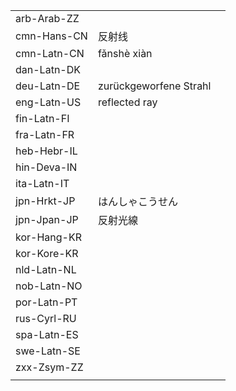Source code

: | | | |
|-|-|-|
| arb-Arab-ZZ |  |  |
| cmn-Hans-CN | 反射线 |  |
| cmn-Latn-CN | fǎnshè xiàn |  |
| dan-Latn-DK |  |  |
| deu-Latn-DE | zurückgeworfene Strahl |  |
| eng-Latn-US | reflected ray |  |
| fin-Latn-FI |  |  |
| fra-Latn-FR |  |  |
| heb-Hebr-IL |  |  |
| hin-Deva-IN |  |  |
| ita-Latn-IT |  |  |
| jpn-Hrkt-JP | はんしゃこうせん |  |
| jpn-Jpan-JP | 反射光線 |  |
| kor-Hang-KR |  |  |
| kor-Kore-KR |  |  |
| nld-Latn-NL |  |  |
| nob-Latn-NO |  |  |
| por-Latn-PT |  |  |
| rus-Cyrl-RU |  |  |
| spa-Latn-ES |  |  |
| swe-Latn-SE |  |  |
| zxx-Zsym-ZZ |  |  |
|  |  |  |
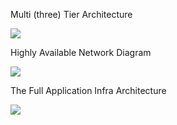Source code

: 

Multi (three) Tier Architecture 

 ![](https://github.com/ashydv/aws-labs/blob/master/images/ThreeTierArchitecture.png)
 
Highly Available Network Diagram 

 ![](https://github.com/ashydv/aws-labs/blob/master/images/NetworkDiagram.png)
 
The Full Application Infra Architecture

 ![](https://github.com/nvaws/labs/blob/main/images/FullArchitectecture.png)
■ ■ ■
Retype the records above exactly, leaving every picture out of your copy.

RESPONSE TO THE EXERCISE:
Source code

: | | | |
|-|-|-|
| arb-Arab-ZZ |  |  |
| cmn-Hans-CN | 反射线 |  |
| cmn-Latn-CN | fǎnshè xiàn |  |
| dan-Latn-DK |  |  |
| deu-Latn-DE | zurückgeworfene Strahl |  |
| eng-Latn-US | reflected ray |  |
| fin-Latn-FI |  |  |
| fra-Latn-FR |  |  |
| heb-Hebr-IL |  |  |
| hin-Deva-IN |  |  |
| ita-Latn-IT |  |  |
| jpn-Hrkt-JP | はんしゃこうせん |  |
| jpn-Jpan-JP | 反射光線 |  |
| kor-Hang-KR |  |  |
| kor-Kore-KR |  |  |
| nld-Latn-NL |  |  |
| nob-Latn-NO |  |  |
| por-Latn-PT |  |  |
| rus-Cyrl-RU |  |  |
| spa-Latn-ES |  |  |
| swe-Latn-SE |  |  |
| zxx-Zsym-ZZ |  |  |
|  |  |  |
Source code

: 

Multi (three) Tier Architecture 

 ![](https://github.com/ashydv/aws-labs/blob/master/images/ThreeTierArchitecture.png)
 
Highly Available Network Diagram 

 ![](https://github.com/ashydv/aws-labs/blob/master/images/NetworkDiagram.png)
 
The Full Application Infra Architecture

 ![](https://github.com/nvaws/labs/blob/main/images/FullArchitectecture.png)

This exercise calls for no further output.